─── ENTRIES SUPPLIED

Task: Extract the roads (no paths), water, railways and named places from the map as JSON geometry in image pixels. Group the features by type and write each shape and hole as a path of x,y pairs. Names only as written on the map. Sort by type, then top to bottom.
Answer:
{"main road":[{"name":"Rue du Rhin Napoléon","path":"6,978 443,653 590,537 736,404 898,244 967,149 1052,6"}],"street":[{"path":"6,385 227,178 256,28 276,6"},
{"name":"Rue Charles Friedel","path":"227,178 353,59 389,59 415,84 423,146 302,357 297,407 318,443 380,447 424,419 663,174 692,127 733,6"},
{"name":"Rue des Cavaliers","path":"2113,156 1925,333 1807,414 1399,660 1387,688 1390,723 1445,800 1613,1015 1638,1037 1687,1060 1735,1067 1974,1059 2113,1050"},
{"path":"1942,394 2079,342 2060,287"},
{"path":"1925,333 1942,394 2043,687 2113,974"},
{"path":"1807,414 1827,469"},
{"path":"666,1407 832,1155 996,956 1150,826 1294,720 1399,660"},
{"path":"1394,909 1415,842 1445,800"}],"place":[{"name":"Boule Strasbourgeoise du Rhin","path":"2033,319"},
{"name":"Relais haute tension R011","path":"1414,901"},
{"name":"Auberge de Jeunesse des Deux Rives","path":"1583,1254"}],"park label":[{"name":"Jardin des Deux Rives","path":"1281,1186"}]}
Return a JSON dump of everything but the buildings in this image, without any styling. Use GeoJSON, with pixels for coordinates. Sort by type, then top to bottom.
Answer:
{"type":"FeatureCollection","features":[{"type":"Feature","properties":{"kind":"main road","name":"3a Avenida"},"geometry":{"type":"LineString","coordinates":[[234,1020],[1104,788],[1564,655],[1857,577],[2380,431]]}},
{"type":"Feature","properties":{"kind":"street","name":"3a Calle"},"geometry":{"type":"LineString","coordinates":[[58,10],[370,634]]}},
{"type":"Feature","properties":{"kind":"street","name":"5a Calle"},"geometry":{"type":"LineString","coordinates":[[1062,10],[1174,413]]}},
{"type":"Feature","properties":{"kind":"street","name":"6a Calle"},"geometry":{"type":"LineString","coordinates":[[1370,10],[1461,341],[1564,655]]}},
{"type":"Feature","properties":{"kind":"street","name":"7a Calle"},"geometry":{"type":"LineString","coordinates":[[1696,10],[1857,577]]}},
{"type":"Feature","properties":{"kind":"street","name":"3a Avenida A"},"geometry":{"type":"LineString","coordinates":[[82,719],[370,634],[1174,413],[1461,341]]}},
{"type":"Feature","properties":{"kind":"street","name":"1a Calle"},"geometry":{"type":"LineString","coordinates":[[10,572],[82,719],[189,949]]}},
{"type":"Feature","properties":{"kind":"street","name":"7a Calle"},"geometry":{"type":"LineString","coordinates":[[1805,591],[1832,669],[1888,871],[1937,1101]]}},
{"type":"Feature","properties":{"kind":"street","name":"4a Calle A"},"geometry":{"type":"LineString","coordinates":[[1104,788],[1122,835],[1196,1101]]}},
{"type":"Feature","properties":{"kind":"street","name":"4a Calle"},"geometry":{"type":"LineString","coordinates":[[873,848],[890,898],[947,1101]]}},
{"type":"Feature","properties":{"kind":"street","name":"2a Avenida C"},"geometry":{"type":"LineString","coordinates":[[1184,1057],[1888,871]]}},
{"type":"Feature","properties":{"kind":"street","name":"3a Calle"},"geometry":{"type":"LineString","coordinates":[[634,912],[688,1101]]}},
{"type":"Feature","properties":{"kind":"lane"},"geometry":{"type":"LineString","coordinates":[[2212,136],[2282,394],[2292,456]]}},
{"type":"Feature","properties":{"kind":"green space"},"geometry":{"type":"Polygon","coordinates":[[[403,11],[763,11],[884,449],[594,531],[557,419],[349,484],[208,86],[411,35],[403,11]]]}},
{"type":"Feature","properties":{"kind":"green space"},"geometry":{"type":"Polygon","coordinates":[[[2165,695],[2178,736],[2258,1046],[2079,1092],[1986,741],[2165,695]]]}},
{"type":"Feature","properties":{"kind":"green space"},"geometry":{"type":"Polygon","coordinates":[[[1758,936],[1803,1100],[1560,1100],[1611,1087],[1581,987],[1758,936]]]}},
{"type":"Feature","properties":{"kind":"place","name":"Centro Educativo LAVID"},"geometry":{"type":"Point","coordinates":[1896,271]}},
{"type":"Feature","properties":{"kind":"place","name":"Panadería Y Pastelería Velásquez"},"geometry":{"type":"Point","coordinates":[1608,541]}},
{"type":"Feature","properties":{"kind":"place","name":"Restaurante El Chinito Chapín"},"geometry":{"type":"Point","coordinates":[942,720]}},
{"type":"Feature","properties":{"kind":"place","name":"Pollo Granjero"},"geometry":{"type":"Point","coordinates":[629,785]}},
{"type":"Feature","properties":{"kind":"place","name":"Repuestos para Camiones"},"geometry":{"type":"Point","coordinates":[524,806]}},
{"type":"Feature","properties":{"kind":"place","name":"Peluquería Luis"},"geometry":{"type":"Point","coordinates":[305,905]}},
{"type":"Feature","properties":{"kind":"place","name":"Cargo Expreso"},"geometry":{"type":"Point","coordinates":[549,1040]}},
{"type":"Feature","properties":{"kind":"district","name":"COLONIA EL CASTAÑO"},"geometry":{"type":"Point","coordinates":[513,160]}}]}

──────

Print out all the entries precisely as written.

Task: Extract the roads (no paths), water, railways and named places from the map as JSON geometry in image pixels. Group the features by type and write each shape and hole as a path of x,y pairs. Names only as written on the map. Sort by type, then top to bottom.
Answer:
{"main road":[{"name":"Rue du Rhin Napoléon","path":"6,978 443,653 590,537 736,404 898,244 967,149 1052,6"}],"street":[{"path":"6,385 227,178 256,28 276,6"},
{"name":"Rue Charles Friedel","path":"227,178 353,59 389,59 415,84 423,146 302,357 297,407 318,443 380,447 424,419 663,174 692,127 733,6"},
{"name":"Rue des Cavaliers","path":"2113,156 1925,333 1807,414 1399,660 1387,688 1390,723 1445,800 1613,1015 1638,1037 1687,1060 1735,1067 1974,1059 2113,1050"},
{"path":"1942,394 2079,342 2060,287"},
{"path":"1925,333 1942,394 2043,687 2113,974"},
{"path":"1807,414 1827,469"},
{"path":"666,1407 832,1155 996,956 1150,826 1294,720 1399,660"},
{"path":"1394,909 1415,842 1445,800"}],"place":[{"name":"Boule Strasbourgeoise du Rhin","path":"2033,319"},
{"name":"Relais haute tension R011","path":"1414,901"},
{"name":"Auberge de Jeunesse des Deux Rives","path":"1583,1254"}],"park label":[{"name":"Jardin des Deux Rives","path":"1281,1186"}]}
Return a JSON dump of everything but the buildings in this image, without any styling. Use GeoJSON, with pixels for coordinates. Sort by type, then top to bottom.
Answer:
{"type":"FeatureCollection","features":[{"type":"Feature","properties":{"kind":"main road","name":"3a Avenida"},"geometry":{"type":"LineString","coordinates":[[234,1020],[1104,788],[1564,655],[1857,577],[2380,431]]}},
{"type":"Feature","properties":{"kind":"street","name":"3a Calle"},"geometry":{"type":"LineString","coordinates":[[58,10],[370,634]]}},
{"type":"Feature","properties":{"kind":"street","name":"5a Calle"},"geometry":{"type":"LineString","coordinates":[[1062,10],[1174,413]]}},
{"type":"Feature","properties":{"kind":"street","name":"6a Calle"},"geometry":{"type":"LineString","coordinates":[[1370,10],[1461,341],[1564,655]]}},
{"type":"Feature","properties":{"kind":"street","name":"7a Calle"},"geometry":{"type":"LineString","coordinates":[[1696,10],[1857,577]]}},
{"type":"Feature","properties":{"kind":"street","name":"3a Avenida A"},"geometry":{"type":"LineString","coordinates":[[82,719],[370,634],[1174,413],[1461,341]]}},
{"type":"Feature","properties":{"kind":"street","name":"1a Calle"},"geometry":{"type":"LineString","coordinates":[[10,572],[82,719],[189,949]]}},
{"type":"Feature","properties":{"kind":"street","name":"7a Calle"},"geometry":{"type":"LineString","coordinates":[[1805,591],[1832,669],[1888,871],[1937,1101]]}},
{"type":"Feature","properties":{"kind":"street","name":"4a Calle A"},"geometry":{"type":"LineString","coordinates":[[1104,788],[1122,835],[1196,1101]]}},
{"type":"Feature","properties":{"kind":"street","name":"4a Calle"},"geometry":{"type":"LineString","coordinates":[[873,848],[890,898],[947,1101]]}},
{"type":"Feature","properties":{"kind":"street","name":"2a Avenida C"},"geometry":{"type":"LineString","coordinates":[[1184,1057],[1888,871]]}},
{"type":"Feature","properties":{"kind":"street","name":"3a Calle"},"geometry":{"type":"LineString","coordinates":[[634,912],[688,1101]]}},
{"type":"Feature","properties":{"kind":"lane"},"geometry":{"type":"LineString","coordinates":[[2212,136],[2282,394],[2292,456]]}},
{"type":"Feature","properties":{"kind":"green space"},"geometry":{"type":"Polygon","coordinates":[[[403,11],[763,11],[884,449],[594,531],[557,419],[349,484],[208,86],[411,35],[403,11]]]}},
{"type":"Feature","properties":{"kind":"green space"},"geometry":{"type":"Polygon","coordinates":[[[2165,695],[2178,736],[2258,1046],[2079,1092],[1986,741],[2165,695]]]}},
{"type":"Feature","properties":{"kind":"green space"},"geometry":{"type":"Polygon","coordinates":[[[1758,936],[1803,1100],[1560,1100],[1611,1087],[1581,987],[1758,936]]]}},
{"type":"Feature","properties":{"kind":"place","name":"Centro Educativo LAVID"},"geometry":{"type":"Point","coordinates":[1896,271]}},
{"type":"Feature","properties":{"kind":"place","name":"Panadería Y Pastelería Velásquez"},"geometry":{"type":"Point","coordinates":[1608,541]}},
{"type":"Feature","properties":{"kind":"place","name":"Restaurante El Chinito Chapín"},"geometry":{"type":"Point","coordinates":[942,720]}},
{"type":"Feature","properties":{"kind":"place","name":"Pollo Granjero"},"geometry":{"type":"Point","coordinates":[629,785]}},
{"type":"Feature","properties":{"kind":"place","name":"Repuestos para Camiones"},"geometry":{"type":"Point","coordinates":[524,806]}},
{"type":"Feature","properties":{"kind":"place","name":"Peluquería Luis"},"geometry":{"type":"Point","coordinates":[305,905]}},
{"type":"Feature","properties":{"kind":"place","name":"Cargo Expreso"},"geometry":{"type":"Point","coordinates":[549,1040]}},
{"type":"Feature","properties":{"kind":"district","name":"COLONIA EL CASTAÑO"},"geometry":{"type":"Point","coordinates":[513,160]}}]}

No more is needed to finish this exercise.